Suara dentuman musik memenuhi segala sudut ruang. Semua tamu sibuk dengan urusan masing-masing. Ada yang berjoget ria, berkumpul dengan teman-teman dan sebagian duduk di meja bartender menyesap minum yang rata-rata mengandung alkohol. Clara adalah salah satu orang yang hanya duduk dan berkumpul bersama teman-temannya, sambil sesekali melirik ke arah remaja yang sedang duduk di meja bartender menyesap cairan merah keunguan di dalam gelasnya.

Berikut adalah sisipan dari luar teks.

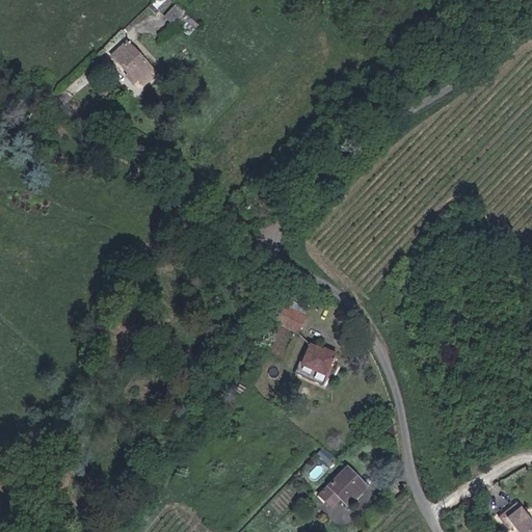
[(177,2),(165,15),(187,36),(200,24),(177,2)]
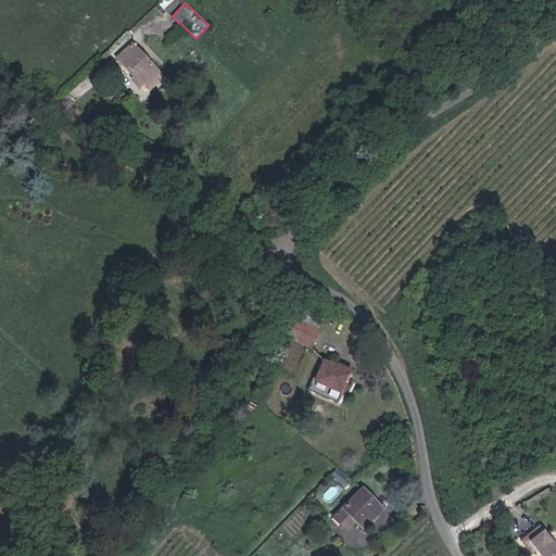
[(164,75),(135,41),(118,55),(138,77),(140,75),(151,87),(164,75)]
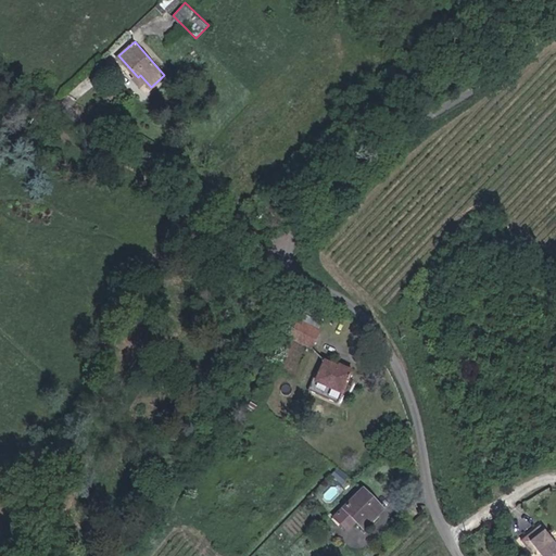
[(320,332),(301,321),(293,335),(312,346),(320,332)]
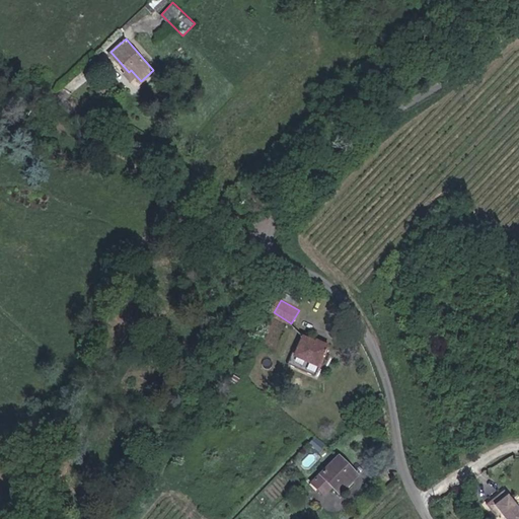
[(306,334),(298,352),(320,364),(330,345),(306,334)]
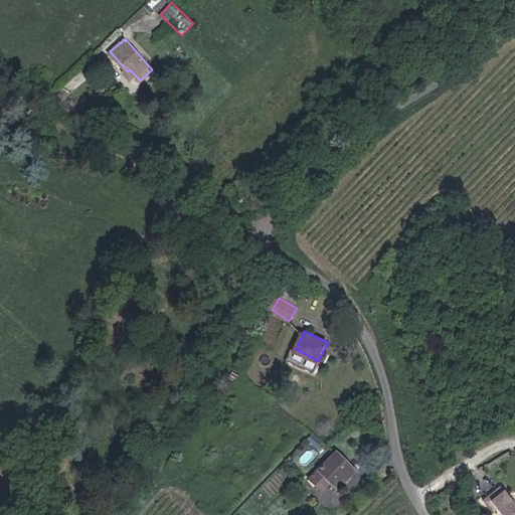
[(289,358),(304,365),(306,359),(291,353),(289,358)]
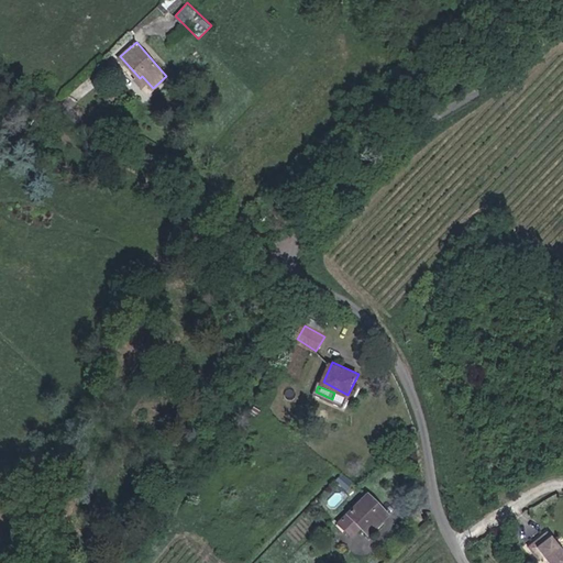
[(357,530),(364,537),(367,539),(387,517),(385,516),(364,498),(334,528),(350,541),(357,530)]
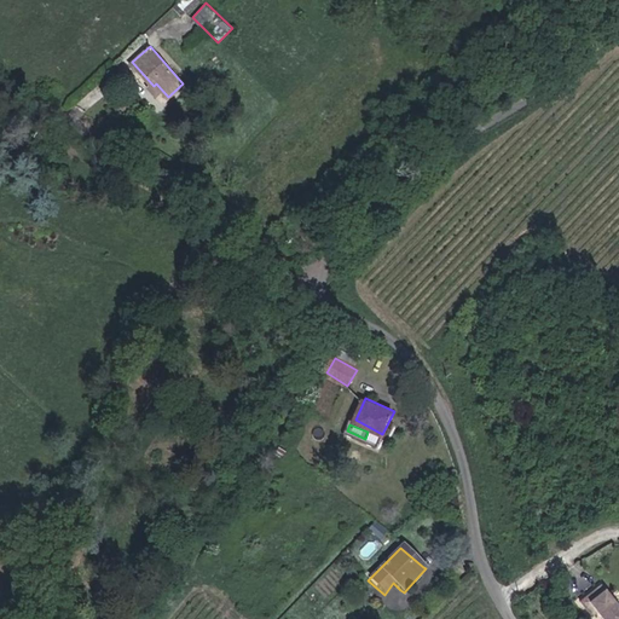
[(618,618),(618,597),(612,588),(607,591),(603,586),(594,593),(596,595),(593,597),(591,595),(582,602),(593,618),(597,613),(601,618),(618,618)]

Remaja itu Pangeran. Meskipun menggunakan topeng, Clara tetap mengenali bentuk tubuh lelaki itu. Ia yakin lelaki yang sedari tadi ia perhatikan adalah Pangeran. Setelah cukup lama memperhatikan dari jauh akhirnya Clara memberanikan diri mendekati Pangeran.

“Hai,” ujar Clara.

Lelaki yang ia sapa bergeming, sedikit melihat ke arah Clara lalu kembali fokus terhadap minuman yang ada di depannya. Clara kemudian duduk di samping lelaki itu memperhatikan wajah Pangeran yang tertutup topeng. Matanya terlihat sangat sayu.

Pangeran mabuk, tukas Clara dalam hati.

“Violet...” racau Pangeran.

Clara tertegun mendengar nama yang digumamkan Pangeran. Violet, gadis yang baru-baru ini putus dengan Pangeran. Mereka sudah putus, tetapi Pangeran terlihat masih sangat mencintai gadis itu, sampai-sampai nama itu masih tersebut dalam keadaan mabuk. Hati Clara tentu saja sakit mendengar racauan Pangeran, tetapi untuk kali ini saja tak ada salahnya jika ia menahan. Toh sudah biasa ia diperlakukan buruk oleh Tesa dan Teresia.

“Kenapa?” tanya Clara kepada Pangeran.

Katanya orang mabuk akan berkata jujur, jadi sekali-sekali Clara ingin mendengar perkataan jujur dari Pangeran. Mungkin akan semakin menyakitinya.

“Lo siapa?” tanya Pangeran saat ia sadar seseorang yang ada di sampingnya bukanlah nama yang ia sebut tadi.

“Kamu mau cerita?” tanya Clara lagi sengaja menghiraukan pertanyaan Pangeran.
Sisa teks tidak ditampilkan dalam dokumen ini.